Written by by AK Luke, a retired IAS bureaucrat and a former MD of GSFC, referring to my article, this insider phoned me up to inform me that the Counterview story was copy-pasted in a little-known site called Kractivism. On looking up, I found, indeed, Luke’s story had been copy-pasted, but the site, run by a rights activist, did not have the courtesy to acknowledge the original source.
Be that as it may, the state insider wondered why such a big news, involving Rs 250 crore “scam” had skipped top newspapers in Gujarat, forget about India. He said, normally, when such “exposures” happen, opposition would pounce on them and make a big issue against those in power – in the present case it is the ruling BJP.
I told him about the state of affairs with Congress in Gujarat, recalling a story that I did in 2007 for the Times of India. I had quoted from a book called “Karmayog”, authored by Modi – it was actually a collection of his speeches before the state bureaucrats attending Chintan Shibirs (Study Circles, loosely). In this book Modi had said that manual scavengers as true karmayogis “experienced” spirituality while doing the dirty work in gutters.
Soon after the story was published, I was told, its translation appeared and there was a demonstration in Tamil Nadu, where Modi’s effigy was burned. Taking the cue, about 5,000 printed copies of the book – which had not been released yet – were withdrawn. Since polls were around, I asked Congress leaders whether they would like to make this an issue against BJP.
However, they didn’t care, hence I forgot about it. A couple of years later, Pravin Rashtrapal, a Congress Rajya Sabha MP from Gujarat and a Dalit leader, raised the issue in Parliament, citing my story. It was at this point that the Congress leaders, ranging from Ahmed Patel and Ranjit Surjewala, woke up and approached me to have the book – only to be told that I had returned it back to the person in the chief minster’s office who had given it to me.
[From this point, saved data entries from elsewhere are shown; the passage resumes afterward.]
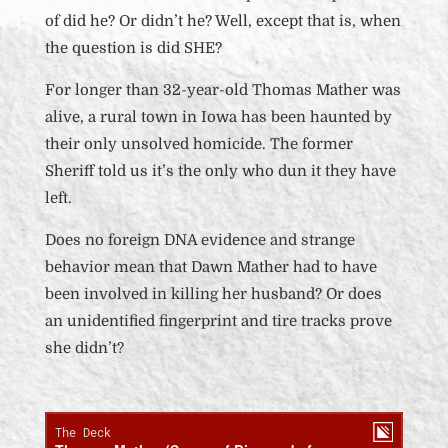
of did he? Or didn’t he? Well, except that is, when
the question is did SHE?
For longer than
32-year-old
Thomas Mather was
alive, a rural town in Iowa has been haunted by
their only unsolved homicide. The former
Sheriff told us it’s the only who dun it they have
left.
Does no foreign DNA evidence and strange
behavior mean that Dawn Mather had to have
been involved in killing her husband? Or does
an unidentified fingerprint and tire tracks prove
she didn’t?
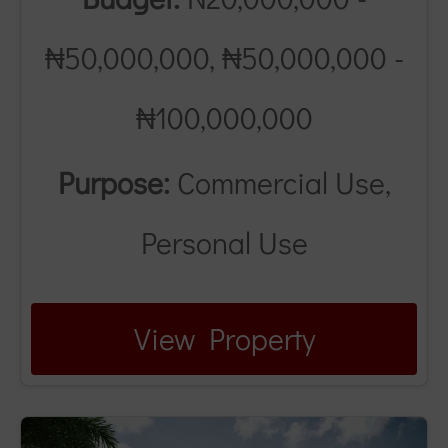
₦50,000,000, ₦50,000,000 -
₦100,000,000
Purpose:
Commercial Use,
Personal Use
View Property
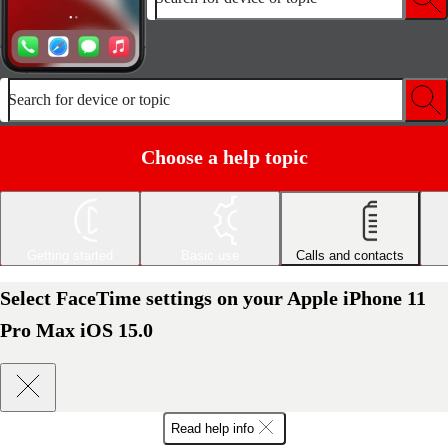
Search for device or topic
Choose a help topic
Getting started
Basic use
Calls and contacts
Select FaceTime settings on your Apple iPhone 11
Pro Max iOS 15.0
Read help info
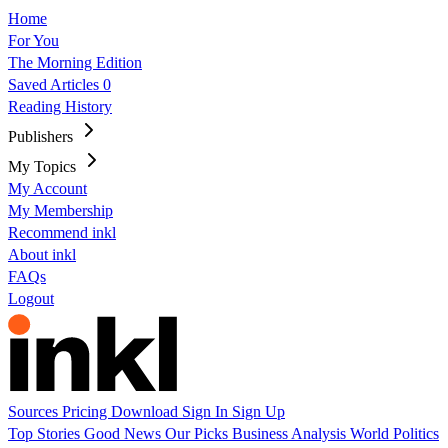
Home
For You
The Morning Edition
Saved Articles
0
Reading History
Publishers
My Topics
My Account
My Membership
Recommend inkl
About inkl
FAQs
Logout
Sources
Pricing
Download
Sign In
Sign Up
Top Stories
Good News
Our Picks
Business
Analysis
World
Politics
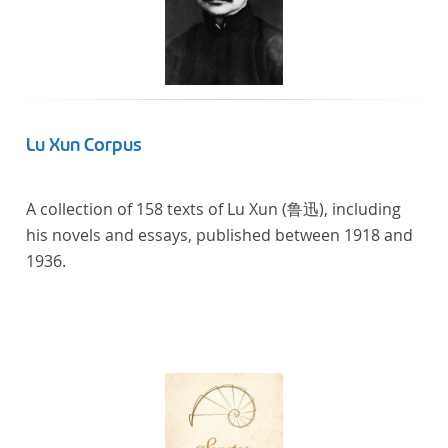
Lu Xun Corpus
A collection of 158 texts of Lu Xun (鲁迅), including
his novels and essays, published between 1918 and
1936.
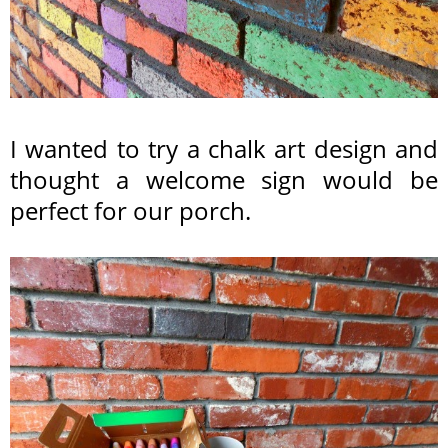
I wanted to try a chalk art design and
thought a welcome sign would be
perfect for our porch.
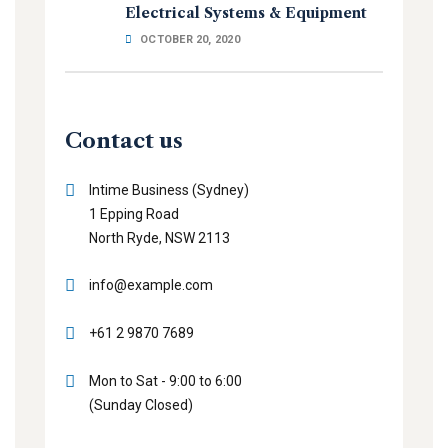
Electrical Systems & Equipment
OCTOBER 20, 2020
Contact us
Intime Business (Sydney)
1 Epping Road
North Ryde, NSW 2113
info@example.com
+61 2 9870 7689
Mon to Sat - 9:00 to 6:00
(Sunday Closed)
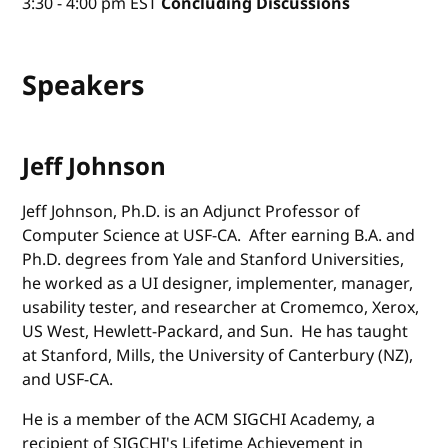
3:30 - 4:00 pm EST
Concluding Discussions
Speakers
Jeff Johnson
Jeff Johnson, Ph.D. is an Adjunct Professor of
Computer Science at USF-CA. After earning B.A. and
Ph.D. degrees from Yale and Stanford Universities,
he worked as a UI designer, implementer, manager,
usability tester, and researcher at Cromemco, Xerox,
US West, Hewlett-Packard, and Sun. He has taught
at Stanford, Mills, the University of Canterbury (NZ),
and USF-CA.
He is a member of the ACM SIGCHI Academy, a
recipient of SIGCHI's Lifetime Achievement in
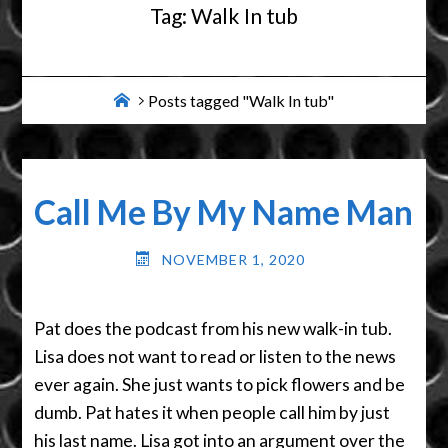
Tag:
Walk In tub
Home
Posts tagged "Walk In tub"
Call Me By My Name Man
NOVEMBER 1, 2020
Pat does the podcast from his new walk-in tub.
Lisa does not want to read or listen to the news
ever again. She just wants to pick flowers and be
dumb. Pat hates it when people call him by just
his last name. Lisa got into an argument over the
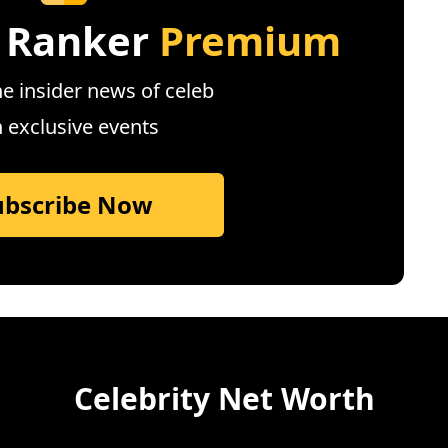
 Ranker
Premium
e insider news of celeb
n exclusive events
ubscribe Now
Celebrity Net Worth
I told all this to this to the state insider only to apprise him of how very indifferent the opposition Congress in Gujarat has been issues. I added, surely, Rs 250 crore “scam” would also not interest Congress, but this insider wasn't convinced: “Well, as for manual scavengers, such is the mindset, these leaders would think this is their job, hence it does not become a political issue. But they would surely be interested in any scam.”
Meanwhile, I wondered how was it that Rs 250 was “invested” in the Canadian firm, but there was no return. The insider offered to me this reply: “GSFC, like some other PSUs, is a listed company, so politicians play such tricks that the share prices of the PSU go up, and they are able to earn huge amount.”
This is what he suspected what would have happened: “Before the Rs 250 crore investment was made, I am sure, they would have bought handsome amount of shares. Once the investment was made, the share prices of GSFC zoomed. This made them sell off their shares at a very good price. This is what I call ‘pump and bump’ method adopted by investors.”